Controlar Aiden também é relativamente fácil. A um toque de um botão passamos de Jodie para o seu amigo espírito, onde temos uma perspectiva na primeira pessoa do cenário, com diferentes objectos e pessoas para interagirmos. Mas nem sempre é preciso carregar num botão para jogarmos com Aiden, em determinadas situações, como quando Jodie está em perigo, passamos automaticamente a controlar esta entidade. Embora possa parecer divertido entrar na pele de um fantasma, as interacções disponíveis são limitadas. Aiden pode navegar pelo sítio onde Jodie está mas sem nunca se afastar muito; atirar, partir, mexer em determinados objectos; matar ou controlar certos inímigos ou personagens. É aqui que se começa a notar a necessidade da Quantic Dream de empurrar o jogador num caminho já previamente delineado. Ao longo do jogo nunca é explicado o porquê de Aiden apenas conseguir controlar algumas personagens e matar outras ou de, por vezes, essas opções nem estarem disponíveis. E poderá ter sido uma decisão de última hora, mas colocarem um modo cooperativo em Beyond: Two Souls é completamente inútil já que o que acontece é termos a pessoa que controla Aiden numa posição muito mais passiva que a pessoa que joga com Jodie.

aiden killing

Chamem o Mulder e a Scully! Homem abatido por forças desconhecidas!

 

Durante as várias entrevistas e apresentações deste título, um pormenor que a Quantic Dream sempre quis deixar claro foi o facto de as decisões em Beyond: Two Souls serem mais orgânicas e deixarem de ser tão mecanizadas, ou seja, o jogador muitas vezes poderia estar a fazer uma escolha importante e nem se aperceber. Numa primeira aventura do início ao fim isto aparenta ser uma verdade. Embora existam decisões claras, outras são introduzidas de forma mais súbtil e só mesmo no final é que nos apercebemos do seu impacto. No entanto, ao pegar em Beyond: Two Souls uma segunda vez fica evidente que este poder de escolha é apenas uma ilusão. Para não existirem más interpretações, isto não significa que se fizermos escolhas diferentes os finais não serão diferentes, porque são, mas é durante o decorrer dos capítulos que não existem mudanças. Jogam-se sempre na mesma ordem, não existem grandes alterações na forma como são apresentados e não são introduzidas novas cenas. E para quem sempre focou a naturalidade das decisões e a não mecanização das mesmas, em vez das escolhas levarem a determinado final podemos terminar Beyond: Two Souls com uma série de opções que seguimos ao carregar num botão.

jodie kiss

Não te faças de rogada, linda! Beija o rapaz!

 

O melhor: brilhante interpretação de Ellen Page; história; comandos simplificados; diferentes cenários; banda sonora.
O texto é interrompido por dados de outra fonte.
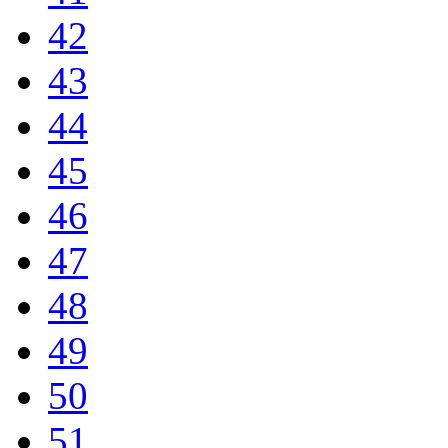
42
43
44
45
46
47
48
49
50
51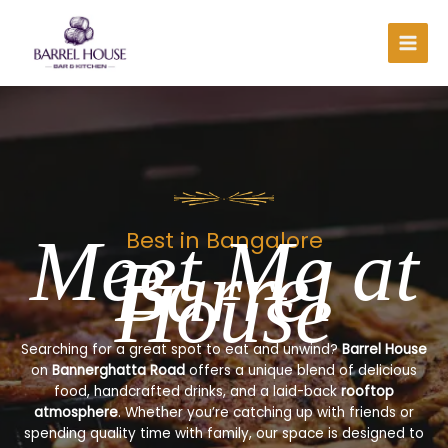
Skip
to
content
Meet Me at
Best in Bangalore
Barrel
House
Searching for a great spot to eat and unwind?
Barrel House
on
Bannerghatta Road
offers a unique blend of delicious
food, handcrafted drinks, and a laid-back
rooftop
atmosphere
. Whether you’re catching up with friends or
spending quality time with family, our space is designed to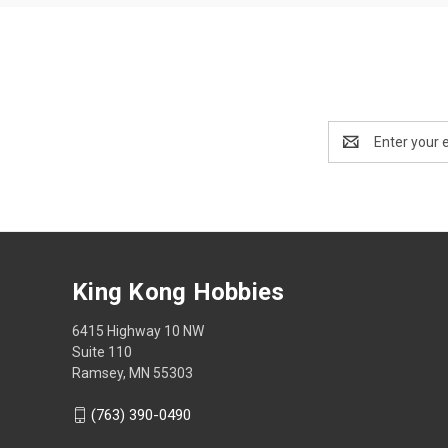
Email
Address
King Kong Hobbies
6415 Highway 10 NW
Suite 110
Ramsey, MN 55303
(763) 390-0490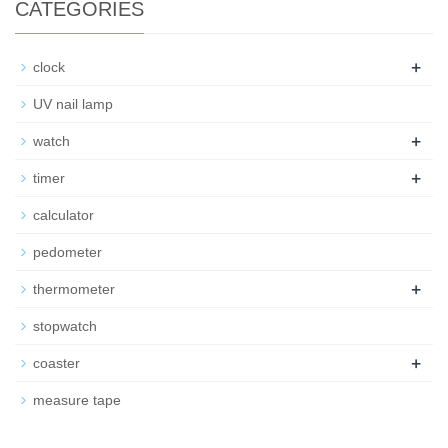
CATEGORIES
+
clock
UV nail lamp
+
watch
+
timer
calculator
pedometer
+
thermometer
stopwatch
+
coaster
measure tape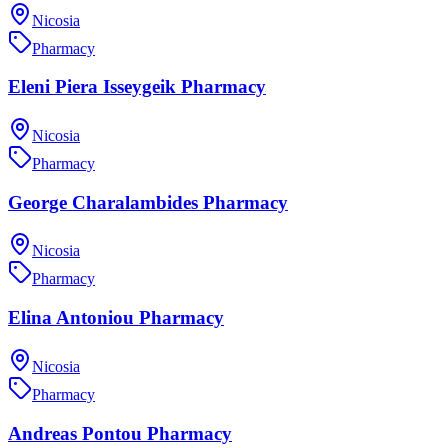
Nicosia
Pharmacy
Eleni Piera Isseygeik Pharmacy
Nicosia
Pharmacy
George Charalambides Pharmacy
Nicosia
Pharmacy
Elina Antoniou Pharmacy
Nicosia
Pharmacy
Andreas Pontou Pharmacy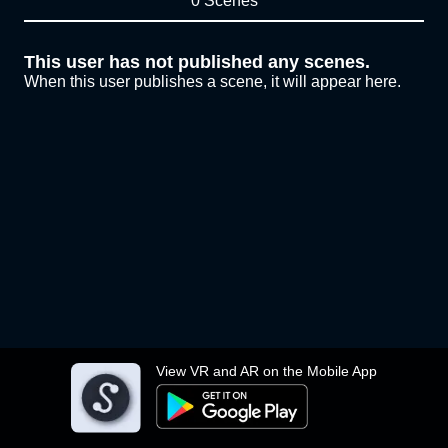
0 Scenes
This user has not published any scenes.
When this user publishes a scene, it will appear here.
View VR and AR on the Mobile App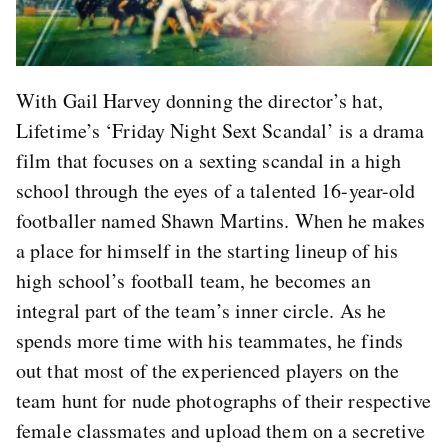
With Gail Harvey donning the director’s hat,
Lifetime’s ‘Friday Night Sext Scandal’ is a drama
film that focuses on a sexting scandal in a high
school through the eyes of a talented 16-year-old
footballer named Shawn Martins. When he makes
a place for himself in the starting lineup of his
high school’s football team, he becomes an
integral part of the team’s inner circle. As he
spends more time with his teammates, he finds
out that most of the experienced players on the
team hunt for nude photographs of their respective
female classmates and upload them on a secretive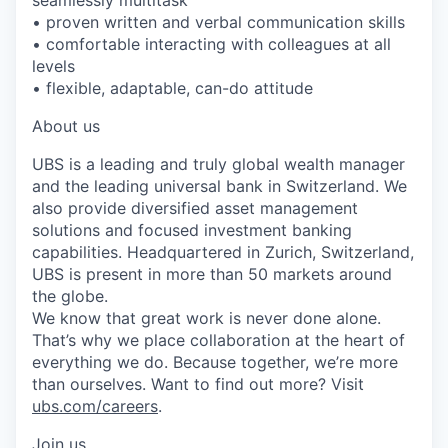
• proven written and verbal communication skills
• comfortable interacting with colleagues at all
levels
• flexible, adaptable, can-do attitude
About us
UBS is a leading and truly global wealth manager
and the leading universal bank in Switzerland. We
also provide diversified asset management
solutions and focused investment banking
capabilities. Headquartered in Zurich, Switzerland,
UBS is present in more than 50 markets around
the globe.
We know that great work is never done alone.
That’s why we place collaboration at the heart of
everything we do. Because together, we’re more
than ourselves. Want to find out more? Visit
ubs.com/careers
.
Join us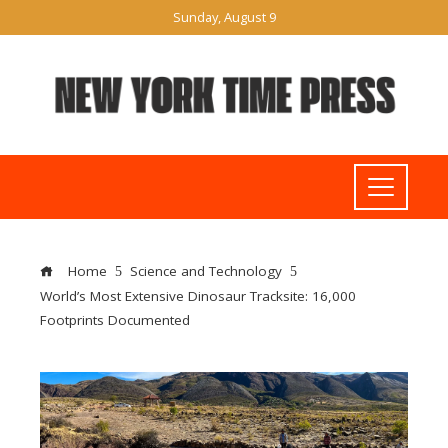
Sunday, August 9
Home
Science and Technology
World’s Most Extensive Dinosaur Tracksite: 16,000
Footprints Documented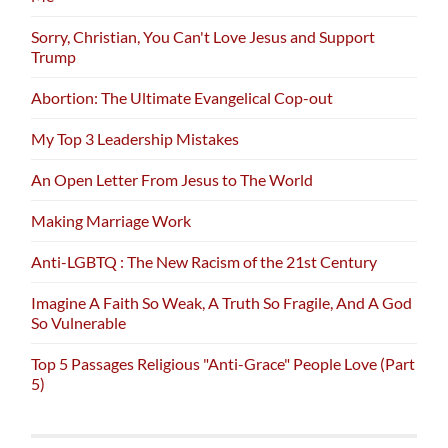
Sorry, Christian, You Can't Love Jesus and Support
Trump
Abortion: The Ultimate Evangelical Cop-out
My Top 3 Leadership Mistakes
An Open Letter From Jesus to The World
Making Marriage Work
Anti-LGBTQ : The New Racism of the 21st Century
Imagine A Faith So Weak, A Truth So Fragile, And A God
So Vulnerable
Top 5 Passages Religious "Anti-Grace" People Love (Part
5)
O pior: ilusão de poder de escolha; desenrolar da história linear; sensação de espectador em vez de jogador.

Beyond: Two Souls é um jogo que vale a pena comprar. Vale a pena participar, ver e ouvir esta história pois cada revelação é mais intrigante que a anterior. E embora exista uma esquisita mistura de géneros, esta é colmatada com a naturalidade com que Ellen Page age de capítulo para capítulo. Todas as questões técnicas que poderão aparecer ao longo do jogo, como estar constantemente a falhar reacções e não morrer, ou deixarmos a Jodie ser apanhada pela polícia várias vezes só para existir sempre a possibilidade de esta ser salva por Aiden, tornam-se pequenas com o argumento e desenvolvimento desta história criada por David Cage. Não é de todo um jogo perfeito e o meu conselho é que joguem uma vez, respirem tudo o que este tem para oferecer, e guardem na prateleira durante um bom tempo só para depois mergulharem nele outra vez.